What to produce - Make an exact copy of the entries below, with all images left out.

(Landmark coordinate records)
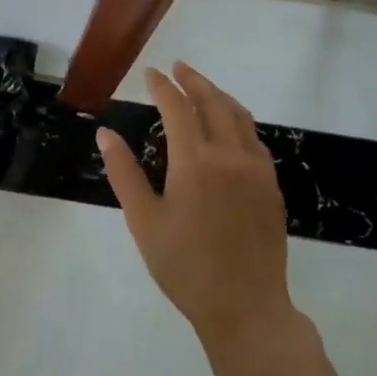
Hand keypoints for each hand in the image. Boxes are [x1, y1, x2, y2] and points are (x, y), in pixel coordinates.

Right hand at [98, 62, 292, 345]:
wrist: (245, 307)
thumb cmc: (185, 267)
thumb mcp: (143, 222)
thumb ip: (124, 173)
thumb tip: (105, 133)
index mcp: (194, 161)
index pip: (177, 107)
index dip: (162, 86)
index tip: (150, 74)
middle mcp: (229, 155)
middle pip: (213, 102)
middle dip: (193, 80)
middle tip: (177, 67)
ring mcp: (256, 170)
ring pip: (239, 116)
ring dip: (218, 95)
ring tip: (202, 87)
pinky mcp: (271, 186)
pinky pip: (254, 139)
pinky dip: (238, 120)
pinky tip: (229, 128)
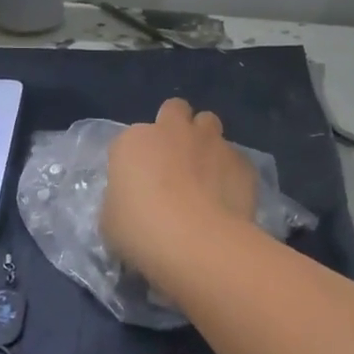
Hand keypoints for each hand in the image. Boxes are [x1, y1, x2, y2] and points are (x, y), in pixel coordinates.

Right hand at [101, 99, 259, 284]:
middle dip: (174, 128)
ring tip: (204, 173)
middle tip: (172, 161)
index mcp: (134, 141)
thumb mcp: (111, 219)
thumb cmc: (141, 231)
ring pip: (209, 123)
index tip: (136, 184)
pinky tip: (227, 198)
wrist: (197, 243)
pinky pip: (235, 159)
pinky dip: (230, 172)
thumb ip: (122, 198)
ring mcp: (211, 142)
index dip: (134, 159)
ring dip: (205, 141)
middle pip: (174, 111)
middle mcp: (173, 131)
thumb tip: (134, 200)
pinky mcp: (242, 162)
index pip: (129, 139)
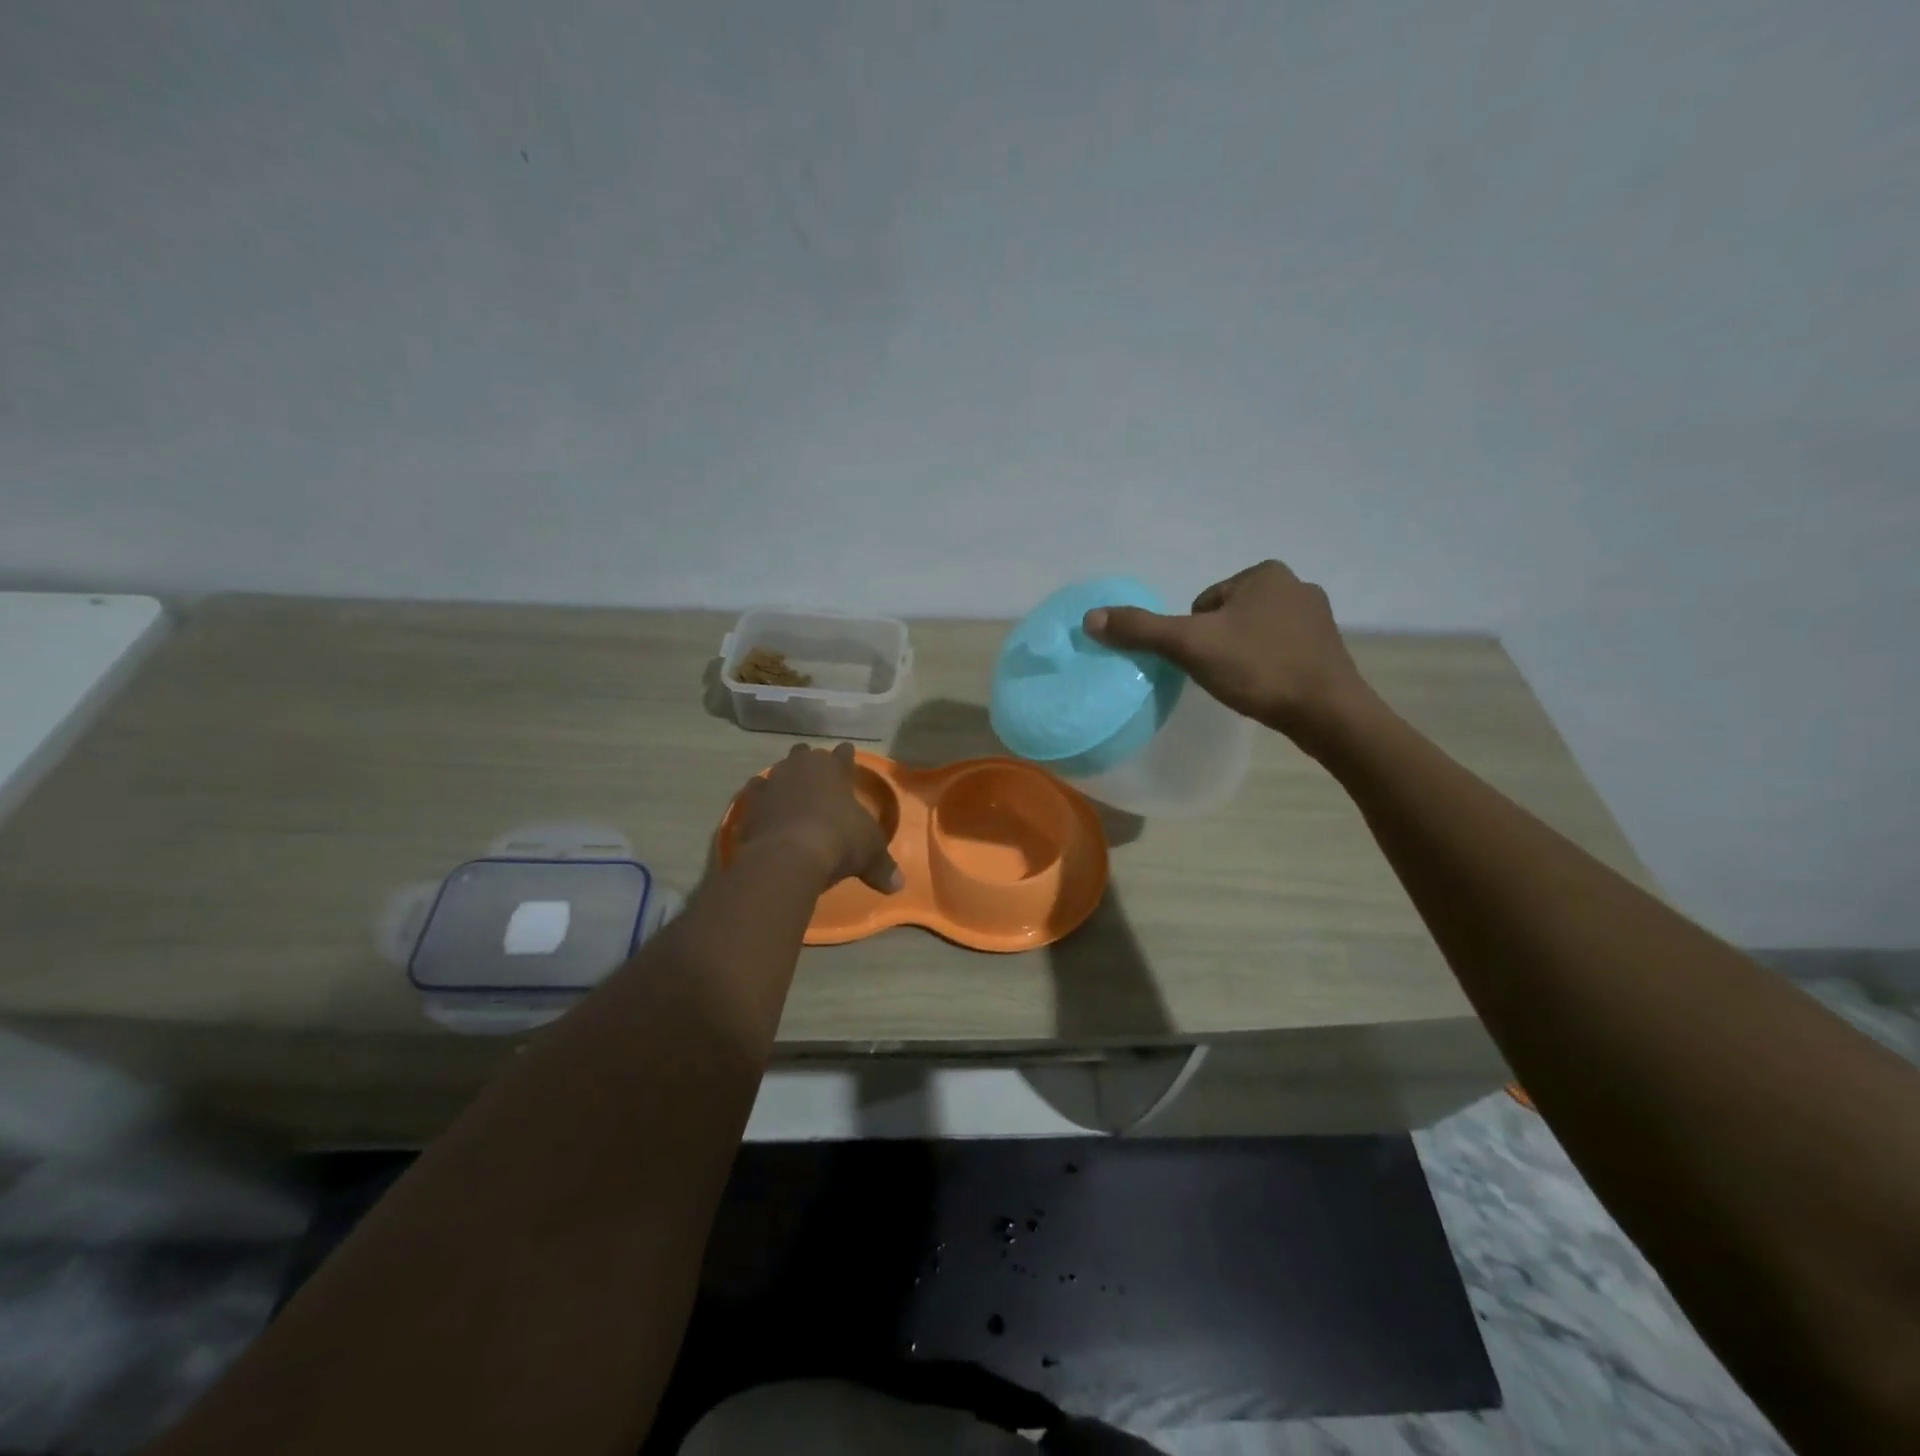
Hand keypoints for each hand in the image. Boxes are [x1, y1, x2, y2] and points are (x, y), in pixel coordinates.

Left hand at [733, 743, 903, 893]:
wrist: (786, 857)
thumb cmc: (838, 841)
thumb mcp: (869, 853)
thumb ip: (882, 866)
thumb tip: (898, 885)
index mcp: (833, 768)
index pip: (843, 755)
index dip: (847, 756)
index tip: (847, 754)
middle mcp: (800, 768)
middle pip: (805, 755)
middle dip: (810, 762)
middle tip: (816, 775)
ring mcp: (771, 784)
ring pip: (778, 772)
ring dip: (784, 780)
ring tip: (789, 792)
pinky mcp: (749, 806)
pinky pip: (756, 796)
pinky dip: (762, 802)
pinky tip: (765, 810)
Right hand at [1082, 560, 1370, 750]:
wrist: (1327, 712)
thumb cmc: (1258, 668)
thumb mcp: (1190, 646)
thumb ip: (1141, 629)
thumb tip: (1090, 617)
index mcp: (1264, 573)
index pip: (1203, 603)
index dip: (1194, 635)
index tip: (1204, 661)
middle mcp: (1295, 585)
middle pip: (1228, 617)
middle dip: (1218, 644)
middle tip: (1221, 676)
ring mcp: (1318, 617)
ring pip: (1254, 634)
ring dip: (1242, 656)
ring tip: (1244, 685)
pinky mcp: (1329, 648)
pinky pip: (1280, 651)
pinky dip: (1267, 667)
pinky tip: (1267, 689)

Task response -
Hand keypoints for each hand in the image. Boxes are [x1, y1, x2, y2] and points are (x, y), in pixel coordinates.

Right hand at [98, 62, 292, 345]:
wrist: (245, 307)
thumb cmc: (185, 267)
thumb mcp: (143, 222)
thumb ip: (124, 173)
thumb tip: (105, 133)
index mcp: (194, 161)
index pip: (177, 107)
index dip: (162, 86)
index tip: (150, 74)
middle mcp: (229, 155)
middle pip: (213, 102)
middle dip: (193, 80)
middle tip: (177, 67)
ring mcp: (256, 170)
ring pip: (239, 116)
ring dip: (218, 95)
ring tip: (202, 87)
pinky mcp: (271, 186)
pinky pip: (254, 139)
pinky dip: (238, 120)
pinky tip: (229, 128)
Hand keypoints for each hand in the image. Boxes are [x1, y1, x2, y2] and points are (x, y), in pixel coordinates.

Right hand at [101, 99, 259, 284]:
middle dip: (174, 128)
ring tip: (204, 173)
middle tip: (172, 161)
index mcp: (134, 141)
thumb mcp: (111, 219)
thumb cmc: (141, 231)
ring pip: (209, 123)
index tip: (136, 184)
pinky tip: (227, 198)
wrist: (197, 243)
pinky pip: (235, 159)
pinky dip: (230, 172)
thumb ip: (122, 198)
ring mcp: (211, 142)
index dip: (134, 159)
ring dip: (205, 141)
middle pip: (174, 111)
middle mcp: (173, 131)
thumb tip: (134, 200)
pinky mcp: (242, 162)
index pip: (129, 139)
Hand keypoints for each hand in the image. Boxes are [x1, y1, x2, y2] and points are (x, y), in pixel coordinates.

Left hand at [733, 743, 903, 893]:
wrist: (786, 857)
thumb cmc: (838, 841)
thumb mcp: (869, 853)
thumb ip: (882, 866)
thumb tip: (898, 885)
index mcp: (833, 768)
index pip: (843, 755)
index dip: (847, 756)
index tip: (847, 754)
middle mcp: (800, 768)
middle pip: (805, 755)
middle dip: (810, 762)
middle tip: (816, 775)
ring mcp: (771, 784)
ring pip: (778, 772)
ring dip: (784, 780)
ring tip: (789, 792)
pinky mcp: (749, 806)
pinky pip: (756, 796)
pinky dip: (762, 802)
pinky tip: (765, 810)
Right hand at [1082, 560, 1370, 750]:
wrist: (1327, 712)
thumb cmc: (1258, 668)
thumb mcp: (1190, 646)
thumb ip: (1141, 629)
thumb tip: (1090, 617)
index mcp: (1264, 573)
index pip: (1203, 603)
index dip: (1194, 635)
index tip: (1204, 661)
middle mcp: (1295, 585)
middle pip: (1228, 617)
middle dip: (1218, 644)
middle tip: (1221, 676)
ring mcp: (1318, 617)
ring pip: (1254, 634)
ring dip: (1242, 656)
ring tip: (1244, 685)
pinky mcp: (1329, 648)
pinky pip: (1280, 651)
pinky dip: (1267, 667)
pinky tip: (1267, 689)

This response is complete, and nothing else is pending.